If there’s a director around who understands both the horrors of war and how to entertain a family, It’s Steven Spielberg. His War Horse is as fine a family film as you’ll find – even as it doesn’t flinch from its darker moments.
War Horse is the story of Joey, a beautiful thoroughbred, Albert Narracott [Jeremy Irvine], the boy who raised and trained him from the moment his tenant-farmer father [Ted Mullen] bought him for far too much money.
The film follows Albert as he does that training – including plow work on the farm’s rockiest quarter – but stays with Joey once he is sold to a British World War I cavalry officer and throughout his adventures during the war. Following his only cavalry charge, Joey finds himself hauling German weapons before being appropriated by two young brothers – German soldiers who make hard choices with appropriate consequences. From there, Joey encounters an ailing French girl named Emilie [Celine Buckens], before being once again appropriated by the Germans.
In the meantime, Albert has reached the age of majority and joined the British army and is slogging along in the bitter trench warfare in France. Despite being injured, his spirits rise when he hears of ‘a miraculous horse’ [Joey, whom we’ve seen bolt into no man’s land – leading to one of those encounters between enemy soldiers that would seem orchestrated if similar encounters weren’t a matter of record].
There’s a lot more than that going on, of course – from the Narracotts’ landlord coveting Joey, to the two enemy soldiers who find themselves in a truce in no man’s land, to lives of all the people Joey touches in passing.
Despite not showing any blood or viscera, Spielberg uses panoramic shots of battlefields, post-battle, to show the cost of war as effectively as the story requires to make the contras between the joy that Joey and Albert foster within each other – and that Joey fosters in some of the people whose lives he touches, however briefly.
The film’s supporting cast is superb, too – from Niels Arstrup [Emilie’s grandfather] and Laim Cunningham [the army doctor who treats Albert’s injuries] to Emily Watson [Albert’s mother, Rose] and Hinnerk Schonemann [the German soldier in No Man’s Land]. Even the smallest roles are filled by actors who are working at top form. Celine Buckens is particularly luminous and I think she just might have a big future in acting.

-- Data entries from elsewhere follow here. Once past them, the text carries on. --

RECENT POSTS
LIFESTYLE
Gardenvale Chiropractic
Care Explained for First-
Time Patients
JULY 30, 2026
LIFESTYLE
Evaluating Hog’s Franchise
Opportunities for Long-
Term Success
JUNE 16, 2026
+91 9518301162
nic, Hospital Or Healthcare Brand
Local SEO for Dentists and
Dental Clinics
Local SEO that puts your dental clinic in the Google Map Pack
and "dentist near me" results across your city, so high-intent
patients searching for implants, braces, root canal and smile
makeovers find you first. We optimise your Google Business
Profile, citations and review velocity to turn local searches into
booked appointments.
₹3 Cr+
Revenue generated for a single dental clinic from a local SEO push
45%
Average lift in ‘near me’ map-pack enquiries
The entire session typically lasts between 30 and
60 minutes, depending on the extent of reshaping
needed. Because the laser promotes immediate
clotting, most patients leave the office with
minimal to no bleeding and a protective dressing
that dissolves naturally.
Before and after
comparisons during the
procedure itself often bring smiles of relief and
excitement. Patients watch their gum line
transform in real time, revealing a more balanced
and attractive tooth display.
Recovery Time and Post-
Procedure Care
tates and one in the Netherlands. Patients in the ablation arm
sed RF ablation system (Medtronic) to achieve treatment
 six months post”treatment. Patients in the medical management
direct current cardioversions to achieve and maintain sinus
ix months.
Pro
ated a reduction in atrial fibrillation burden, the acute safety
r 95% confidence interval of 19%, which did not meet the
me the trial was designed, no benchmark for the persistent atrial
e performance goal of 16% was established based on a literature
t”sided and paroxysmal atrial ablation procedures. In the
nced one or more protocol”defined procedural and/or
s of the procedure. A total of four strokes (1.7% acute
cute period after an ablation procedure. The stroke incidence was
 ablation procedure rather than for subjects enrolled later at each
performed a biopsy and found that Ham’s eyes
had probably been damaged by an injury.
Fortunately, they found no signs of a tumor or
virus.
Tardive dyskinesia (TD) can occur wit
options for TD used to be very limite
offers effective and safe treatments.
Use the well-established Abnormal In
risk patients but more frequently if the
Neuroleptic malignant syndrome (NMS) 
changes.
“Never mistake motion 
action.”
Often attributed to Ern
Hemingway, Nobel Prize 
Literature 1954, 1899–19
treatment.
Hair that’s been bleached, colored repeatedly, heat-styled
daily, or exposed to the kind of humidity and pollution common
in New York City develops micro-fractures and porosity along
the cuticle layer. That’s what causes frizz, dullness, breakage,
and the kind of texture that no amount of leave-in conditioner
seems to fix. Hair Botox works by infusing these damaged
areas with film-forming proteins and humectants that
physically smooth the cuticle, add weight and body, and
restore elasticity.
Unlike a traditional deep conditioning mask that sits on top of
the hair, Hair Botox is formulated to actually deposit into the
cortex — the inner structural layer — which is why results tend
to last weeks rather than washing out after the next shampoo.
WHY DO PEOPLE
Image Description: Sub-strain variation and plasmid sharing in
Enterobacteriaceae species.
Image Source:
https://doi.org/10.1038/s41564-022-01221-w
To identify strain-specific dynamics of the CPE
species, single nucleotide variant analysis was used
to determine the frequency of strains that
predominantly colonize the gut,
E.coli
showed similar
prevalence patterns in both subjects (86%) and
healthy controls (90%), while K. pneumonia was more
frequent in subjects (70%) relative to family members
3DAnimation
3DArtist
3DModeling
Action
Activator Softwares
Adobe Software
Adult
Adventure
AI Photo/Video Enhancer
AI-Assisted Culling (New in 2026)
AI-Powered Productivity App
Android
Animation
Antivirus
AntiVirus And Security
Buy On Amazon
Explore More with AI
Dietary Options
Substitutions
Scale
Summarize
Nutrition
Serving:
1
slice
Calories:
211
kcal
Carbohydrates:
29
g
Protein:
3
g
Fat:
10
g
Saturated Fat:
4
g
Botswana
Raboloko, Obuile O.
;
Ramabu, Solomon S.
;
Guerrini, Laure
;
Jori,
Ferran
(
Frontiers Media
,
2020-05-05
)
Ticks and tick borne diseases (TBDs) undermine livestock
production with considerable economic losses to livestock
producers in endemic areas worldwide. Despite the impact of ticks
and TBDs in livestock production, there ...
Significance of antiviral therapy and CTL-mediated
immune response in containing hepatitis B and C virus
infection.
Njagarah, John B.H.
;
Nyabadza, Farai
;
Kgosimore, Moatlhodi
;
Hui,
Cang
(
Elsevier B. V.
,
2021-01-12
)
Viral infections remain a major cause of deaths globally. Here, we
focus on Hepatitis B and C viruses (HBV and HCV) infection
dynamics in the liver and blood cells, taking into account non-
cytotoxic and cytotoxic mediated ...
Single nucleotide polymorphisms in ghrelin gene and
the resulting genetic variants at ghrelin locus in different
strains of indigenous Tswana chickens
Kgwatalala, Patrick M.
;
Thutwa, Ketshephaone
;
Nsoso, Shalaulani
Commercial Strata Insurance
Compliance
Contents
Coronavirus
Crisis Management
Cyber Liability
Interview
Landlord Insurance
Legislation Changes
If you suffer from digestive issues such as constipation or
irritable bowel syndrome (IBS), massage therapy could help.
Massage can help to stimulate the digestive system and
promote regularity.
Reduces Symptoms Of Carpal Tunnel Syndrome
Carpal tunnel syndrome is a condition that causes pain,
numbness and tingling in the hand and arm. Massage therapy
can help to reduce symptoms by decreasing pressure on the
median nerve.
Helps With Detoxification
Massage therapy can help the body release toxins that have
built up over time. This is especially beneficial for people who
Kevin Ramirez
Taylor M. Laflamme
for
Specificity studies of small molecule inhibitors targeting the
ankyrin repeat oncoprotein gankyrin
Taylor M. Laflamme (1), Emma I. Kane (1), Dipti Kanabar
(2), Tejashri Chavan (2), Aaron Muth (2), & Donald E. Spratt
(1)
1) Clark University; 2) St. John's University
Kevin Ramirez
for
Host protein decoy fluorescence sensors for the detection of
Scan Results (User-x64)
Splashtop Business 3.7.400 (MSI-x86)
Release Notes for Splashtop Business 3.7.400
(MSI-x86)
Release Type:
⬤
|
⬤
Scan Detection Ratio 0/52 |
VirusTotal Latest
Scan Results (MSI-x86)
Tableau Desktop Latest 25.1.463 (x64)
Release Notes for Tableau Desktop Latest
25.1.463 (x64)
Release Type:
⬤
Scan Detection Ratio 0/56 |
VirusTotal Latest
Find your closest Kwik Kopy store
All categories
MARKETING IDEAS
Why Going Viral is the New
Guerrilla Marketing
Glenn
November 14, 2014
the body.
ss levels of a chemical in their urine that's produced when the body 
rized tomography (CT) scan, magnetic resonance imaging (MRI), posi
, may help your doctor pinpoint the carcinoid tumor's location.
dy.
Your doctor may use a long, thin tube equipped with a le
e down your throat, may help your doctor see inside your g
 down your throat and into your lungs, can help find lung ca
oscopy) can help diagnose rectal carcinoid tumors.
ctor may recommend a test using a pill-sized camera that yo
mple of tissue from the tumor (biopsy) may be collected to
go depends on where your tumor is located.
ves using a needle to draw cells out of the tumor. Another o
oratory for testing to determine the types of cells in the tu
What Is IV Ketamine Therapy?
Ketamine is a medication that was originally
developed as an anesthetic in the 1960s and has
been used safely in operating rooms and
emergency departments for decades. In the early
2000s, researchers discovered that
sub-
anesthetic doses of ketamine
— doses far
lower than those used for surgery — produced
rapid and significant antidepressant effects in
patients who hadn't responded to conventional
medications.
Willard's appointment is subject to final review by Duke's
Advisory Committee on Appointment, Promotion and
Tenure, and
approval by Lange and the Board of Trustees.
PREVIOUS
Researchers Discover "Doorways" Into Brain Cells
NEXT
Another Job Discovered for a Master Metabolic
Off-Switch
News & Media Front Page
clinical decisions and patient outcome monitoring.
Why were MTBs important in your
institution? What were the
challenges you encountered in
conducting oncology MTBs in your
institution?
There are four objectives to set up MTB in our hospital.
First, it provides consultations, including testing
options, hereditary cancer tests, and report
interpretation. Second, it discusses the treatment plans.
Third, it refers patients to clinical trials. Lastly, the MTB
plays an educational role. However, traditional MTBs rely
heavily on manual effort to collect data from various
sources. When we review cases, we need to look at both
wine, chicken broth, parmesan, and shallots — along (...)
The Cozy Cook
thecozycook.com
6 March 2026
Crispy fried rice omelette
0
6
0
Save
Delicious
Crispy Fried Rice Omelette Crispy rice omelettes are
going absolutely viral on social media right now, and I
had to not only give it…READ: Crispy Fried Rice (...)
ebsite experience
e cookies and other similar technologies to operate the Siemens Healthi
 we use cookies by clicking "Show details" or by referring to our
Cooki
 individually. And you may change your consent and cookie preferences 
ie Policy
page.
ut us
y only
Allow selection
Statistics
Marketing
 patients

The cinematography – by the superb Janusz Kaminski [Saving Private Ryan, Minority Report], is beautiful and horrifying in turn, and it’s easy to see the influence of mythic directors like John Ford on Spielberg’s work. It’s easy to see why Spielberg and Kaminski work together so often [Spielberg’s last several live-action films] – they have a similar sensibility and ability to capture essence of a scene.
War Horse would be one of the year’s best films if not for one thing: John Williams’ overbearing score. Even over something as apparently simple a sunset, Williams’ score swells to a ridiculous volume as if shouting, ‘THIS IS BEAUTIFUL!!! PAY ATTENTION!!!’ It’s a shame that he has to be so overt – and that Spielberg goes along with him so easily – especially when you consider how playful and occasionally delicate his score is in The Adventures of Tintin.